City Council Moves Forward with Potential Historic District
On February 3, 2021 the Norco City Council voted unanimously to move forward with the potential establishment of an Equestrian-Themed Historic District designed to preserve the unique character of Horsetown USA, a community of rural character that welcomes an animal-keeping lifestyle. As part of this action, the Council authorized a budget of $28,000 for Bill Wilkman, the City’s Cultural Resources Consultant, to explore the feasibility of establishing such a district, creating the necessary documents and conducting the appropriate research.
Norco’s large-lot, agricultural zoning constitutes a historical place worthy of formal designation, and an Equestrian-Themed Historic District would commemorate Norco’s agrarian roots and honor the community’s culture. The lifestyle cherished by Norconians is currently jeopardized by overly aggressive developers and state legislation that tends to apply uniform land use policies to every community, without regard to their own distinct personalities. An Equestrian-Themed Historic District is a potential means of preserving Norco’s unique characteristics and lifestyle. The proposed Historic District would encompass all of the properties in the City’s “A” zoning district, affecting 5,748 residential owners.
In his presentation to the City Council on February 3, Mr. Wilkman stated his proposed contract would include working with City communications staff to conduct outreach to the affected areas, including activating a hotline to respond to all resident inquiries. He explained that unlike a historic district based on architecture, not every property would be individually surveyed or catalogued, but rather the equestrian/agrarian elements of affecting the District as a whole. Responding to Council questions, Mr. Wilkman indicated that individual property rights would not be compromised, nor would the underlying zoning. In architecture-based districts, property owners are subject to strict regulations when they wish to renovate their homes or construct additions, but such restrictions would not apply to property owners in the Equestrian-Themed Historic District envisioned for Norco.

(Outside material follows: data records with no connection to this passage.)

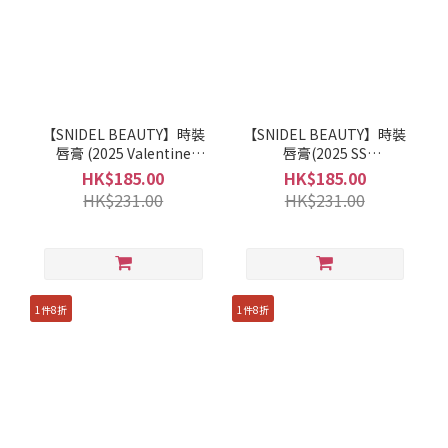
【SNIDEL BEAUTY】時裝
【SNIDEL BEAUTY】時裝
唇膏 (2025 Valentine
唇膏(2025 SS
Collection)
COLLECTION)
HK$185.00
HK$185.00
HK$231.00
HK$231.00
1件8折
1件8折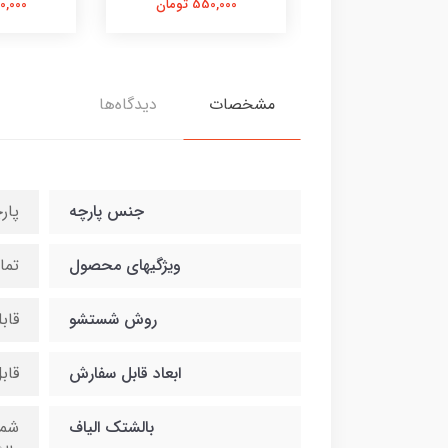
550,000 تومان
550,000 تومان
550,000 
مشخصات
دیدگاه‌ها
جنس پارچه
پار
ویژگیهای محصول
تما
روش شستشو
قاب
ابعاد قابل سفارش
قاب
بالشتک الیاف
شما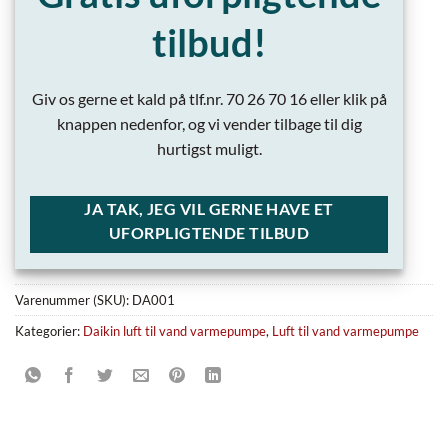
tilbud!
Giv os gerne et kald på tlf.nr. 70 26 70 16 eller klik på
knappen nedenfor, og vi vender tilbage til dig
hurtigst muligt.
JA TAK, JEG VIL GERNE HAVE ET
UFORPLIGTENDE TILBUD
Varenummer (SKU):
DA001
Kategorier:
Daikin luft til vand varmepumpe
,
Luft til vand varmepumpe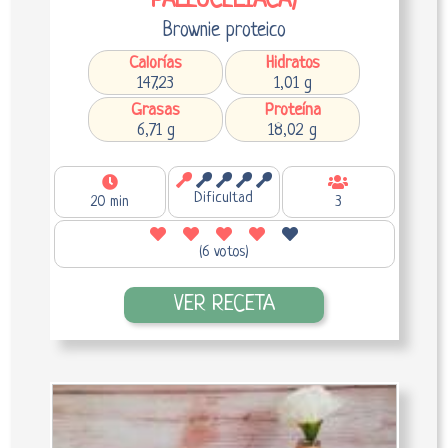
PALEOCELIACA)
Brownie proteico
Calorías
Hidratos
147,23
1,01 g
Grasas
Proteína
6,71 g
18,02 g
Dificultad
20 min
3
(6 votos)
VER RECETA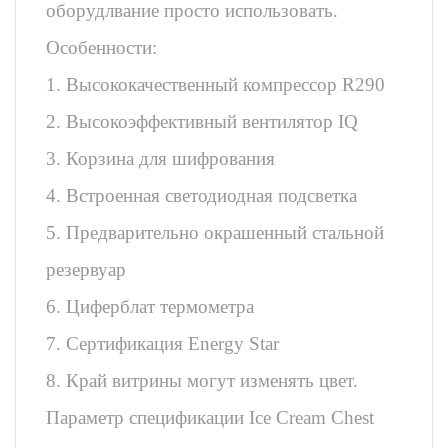
оборудлвание просто использовать.
Особенности:
1. Высококачественный компрессор R290
2. Высокоэффективный вентилятор IQ
3. Корзина для шифрования
4. Встроенная светодиодная подсветка
5. Предварительно окрашенный стальной
резервуар
6. Циферблат термометра
7. Сертификация Energy Star
8. Край витрины могут изменять цвет.
Параметр спецификации Ice Cream Chest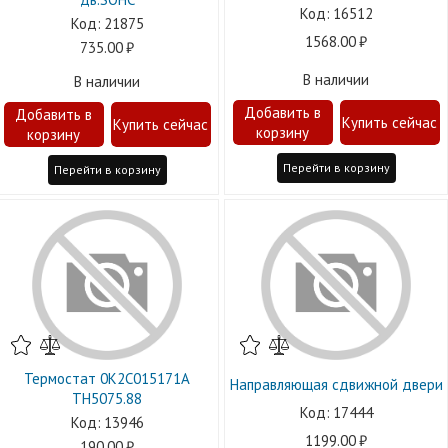
16512
21875
1568.00
735.00
В наличии
В наличии
Перейти в корзину
Перейти в корзину
Термостат 0K2C015171A
Направляющая сдвижной двери
TH5075.88
17444
13946
1199.00
190.00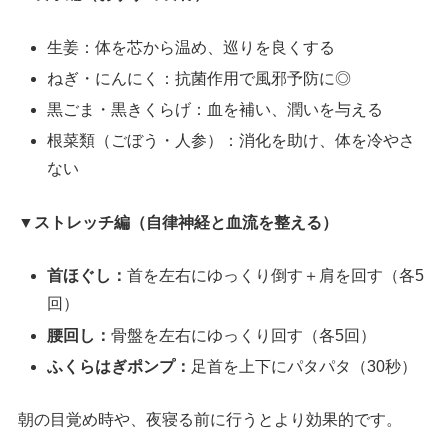
生姜：体を芯から温め、巡りを良くする
ねぎ・にんにく：抗菌作用で風邪予防に◎
黒ごま・黒きくらげ：血を補い、潤いを与える
根菜類（ごぼう・人参）：消化を助け、体を冷やさ
ない
▼ストレッチ編（自律神経と血流を整える）
首ほぐし：
首を左右にゆっくり倒す＋肩を回す（各5
回）
腰回し：
骨盤を左右にゆっくり回す（各5回）
ふくらはぎポンプ：
足首を上下にパタパタ（30秒）
朝の目覚め時や、夜寝る前に行うとより効果的です。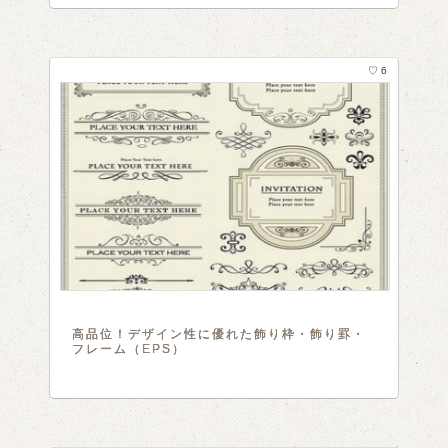
♡ 6
高品位！デザイン性に優れた飾り枠・飾り罫・
フレーム（EPS）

Mr. Wilkman indicated that in most similar ordinances, objections of more than 50% of the affected property owners are sufficient to prevent a Historic District from moving forward, but the City Council has the authority to craft its own specific provisions. The City Attorney clarified that the City Council could also determine exactly what requirements or responsibilities, if any, would be expected of property owners within the District. Some sentiment was expressed that the equestrian trails on Sixth Street—which would not technically be included based on the zoning—should be identified as contributing to the character of the Historic District, as well as the open space along the banks of the Santa Ana River. There was also a suggestion that the Historic District recognize Norco's unique agrarian heritage in addition to its equestrian lifestyle, and Mr. Wilkman indicated that the City Council would have the ability to do so.
The City Council emphasized the importance of thorough public outreach and Mr. Wilkman pledged to work closely with City staff to ensure that all affected property owners are properly educated on the merits of, and process of creating, an Equestrian-Themed Historic District.